Urban/Suburban Mass Transportation

A similar system should also be built to meet the transportation needs within cities and other urban and suburban population centers. Stops could be made by these trains as often as about every kilometer or so. By using columns to support these monorails, very minimal amounts of land would be required for a complete system allowing implementation even in high density areas. Even the space required by embarking/disembarking stations could be constructed on the rooftops of current industrial, commercial, and even residential buildings. Even in densely packed areas that are filled with high rise structures, train stations could be built right inside these existing structures, taking up a portion of one of the floors. These elevated trains could enter and exit such structures at the second or third floor levels without requiring very extensive structural reconfigurations.

Additional transportation systems, perhaps consisting of buses or vans with routes that service only the neighborhood around that particular station, could then be designed to complement the monorail systems in order to create a comprehensive, door-to-door mass transportation system.

Smaller Capacity, More Individualized, Mass Transportation Vehicles

In order to create a mass transportation system with a far higher level of comfort and appeal, it is imperative that people be able to travel from their place of origin to their destination without any transfers to any other vehicles, without being bothered by any other passengers, with a high level of privacy, without having to worry about missing their disembarking point, and not being required to walk any long distance to or from any point along such a system.

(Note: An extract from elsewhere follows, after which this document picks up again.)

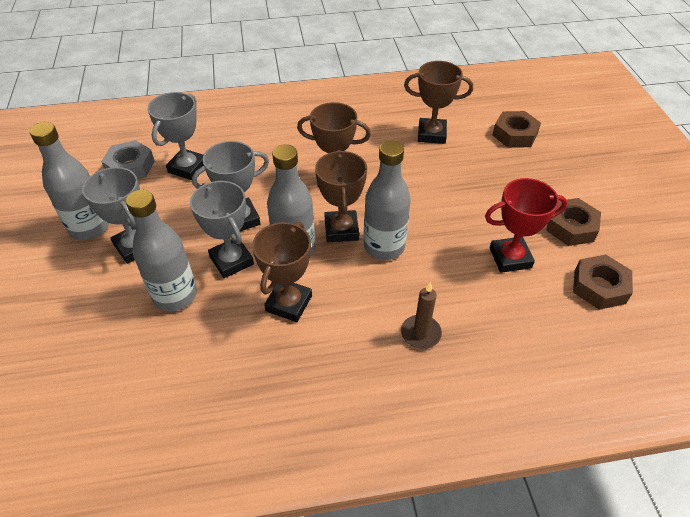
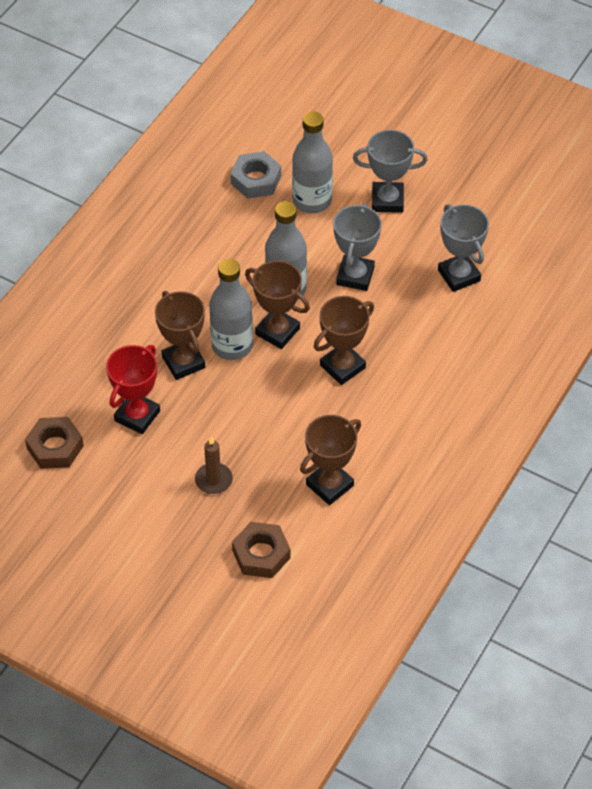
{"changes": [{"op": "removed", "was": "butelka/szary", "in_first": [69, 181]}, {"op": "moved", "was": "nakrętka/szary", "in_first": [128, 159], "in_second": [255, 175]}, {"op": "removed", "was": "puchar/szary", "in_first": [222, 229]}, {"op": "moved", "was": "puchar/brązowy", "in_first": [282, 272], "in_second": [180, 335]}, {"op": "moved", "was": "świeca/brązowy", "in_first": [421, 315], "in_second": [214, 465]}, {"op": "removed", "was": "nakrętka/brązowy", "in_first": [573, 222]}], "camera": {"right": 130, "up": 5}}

Modifications of the above proposals for a basic monorail mass transportation system would enable the creation of this more personalized form of transport. Using the same monorail infrastructure, but just extending it to create a much finer network down to the residential scale (where each residence would be serviced by such a system), and utilizing passive monorail switching methods that enable vehicles to switch from one rail to another at much higher speeds, would allow the creation of a comprehensive mass transportation system able to suit the needs of the vast majority of the population. The remaining population would still be able to use conventional road vehicles, since roads would, and should, continue to be maintained for a variety of valid reasons.

Automated Controls

To ensure the highest capacity usages possible as well as the highest levels of safety possible, each vehicle using this monorail infrastructure, both the larger mass transit and the smaller more individualized vehicles, need to have their speeds and routes determined by an automated network of computers that allow communication among all nearby vehicles (to schedule mergers onto the same track, for example) and to determine routing information to avoid congested lines or trouble spots. If the technology is not reliable enough, it may be beneficial to have a manual override for one or more characteristics of operation.

Passive Monorail Switching

Passive monorail switching technology is essential to prevent grid-lock associated with the relatively slow conventional rail switching methods used today as well as the relatively slow speeds at which vehicles can pass through such switches due to their relatively high angles of departure from the main track. In addition, the maintenance requirements and significant breakdown and failure risks associated with active monorail switching systems are eliminated through the use of passive systems. A passive monorail switching system involve a conventional I-beam (on which the vehicle travels) gradually becoming flared from the bottom as it approaches a switch. This flaring continues until the sides of the I-beam are level with the top of the I-beam. Such I-beam flaring may proceed along a 50-200 foot segment of track, depending on the speed at which vehicles are planned to travel. Thus, the stabilizing wheels which normally ride along the sides of the I-beam would have pivoted and would now be riding along the top of the I-beam and out towards the sides of the vehicle providing the needed stability.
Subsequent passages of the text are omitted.